We have training data (x_1, y_1), \ldots , (x_N , y_N ). These are observations (examples, instances) of these measurements.
Objectives
On the basis of the training data we would like to:
Accurately predict unseen test cases.
Understand which inputs affect the outcome, and how.
Assess the quality of our predictions.
Unsupervised learning
No outcome variable, just a set of predictors (features) measured on a set of samples.
objective is more fuzzy — find groups of samples that behave similarly, find features that behave similarly, find linear combinations of features with the most variation.
difficult to know how well your are doing.

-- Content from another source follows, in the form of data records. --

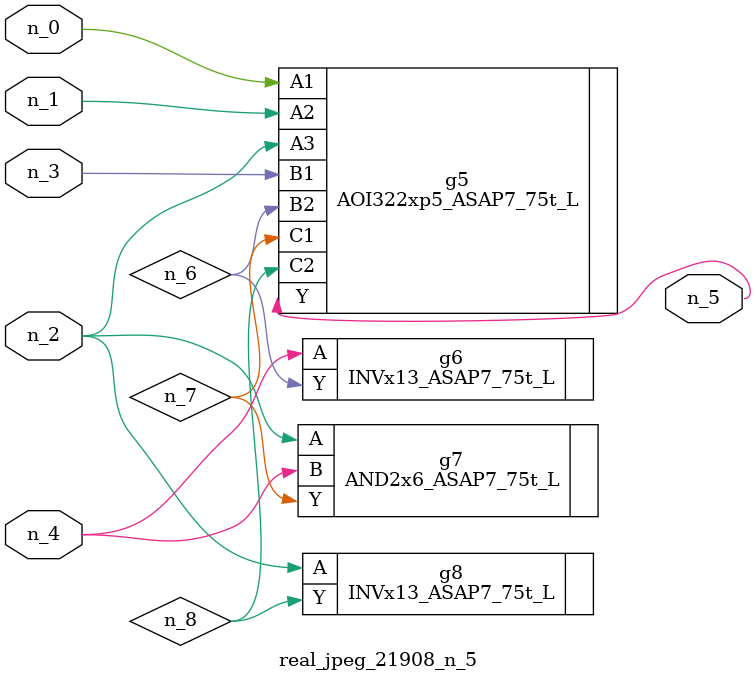
<source format=v>
module real_jpeg_21908_n_5 (n_4, n_0, n_1, n_2, n_3, n_5);

input n_4;
input n_0;
input n_1;
input n_2;
input n_3;

output n_5;

wire n_8;
wire n_6;
wire n_7;

AOI322xp5_ASAP7_75t_L g5 ( 
.A1(n_0),
.A2(n_1),
.A3(n_2),
.B1(n_3),
.B2(n_6),
.C1(n_7),
.C2(n_8),
.Y(n_5)
);

AND2x6_ASAP7_75t_L g7 ( 
.A(n_2),
.B(n_4),
.Y(n_7)
);

INVx13_ASAP7_75t_L g8 ( 
.A(n_2),
.Y(n_8)
);

INVx13_ASAP7_75t_L g6 ( 
.A(n_4),
.Y(n_6)
);


endmodule
</source>
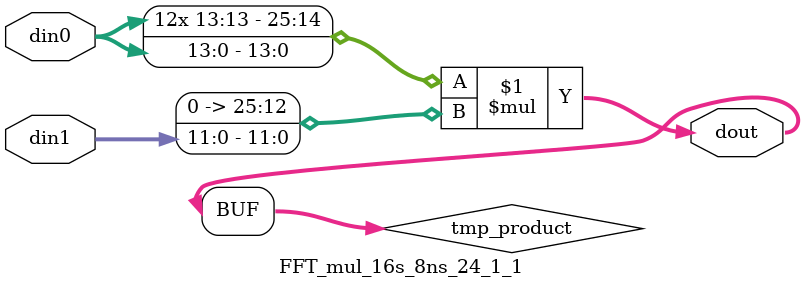
<source format=v>

`timescale 1 ns / 1 ps

  module FFT_mul_16s_8ns_24_1_1(din0, din1, dout);
parameter ID = 1;
parameter NUM_STAGE = 0;
parameter din0_WIDTH = 14;
parameter din1_WIDTH = 12;
parameter dout_WIDTH = 26;

input [din0_WIDTH - 1 : 0] din0; 
input [din1_WIDTH - 1 : 0] din1; 
output [dout_WIDTH - 1 : 0] dout;

wire signed [dout_WIDTH - 1 : 0] tmp_product;












assign tmp_product = $signed(din0) * $signed({1'b0, din1});









assign dout = tmp_product;







endmodule

</source>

different from supervised learning, but can be useful as a pre-processing step for supervised learning.
Statistical Learning versus Machine Learning
Machine learning arose as a subfield of Artificial Intelligence.
Statistical learning arose as a subfield of Statistics.
There is much overlap - both fields focus on supervised and unsupervised problems:
Machine learning has a greater emphasis on large scale applications and prediction accuracy.
Statistical learning emphasizes models and their interpretability, and precision and uncertainty.
Course text
The course will cover some of the material in this Springer book (ISLR) published in 2021 (Second Edition).
Each chapter ends with an R lab, in which examples are developed.
An electronic version of this book is available for free from https://www.statlearning.com/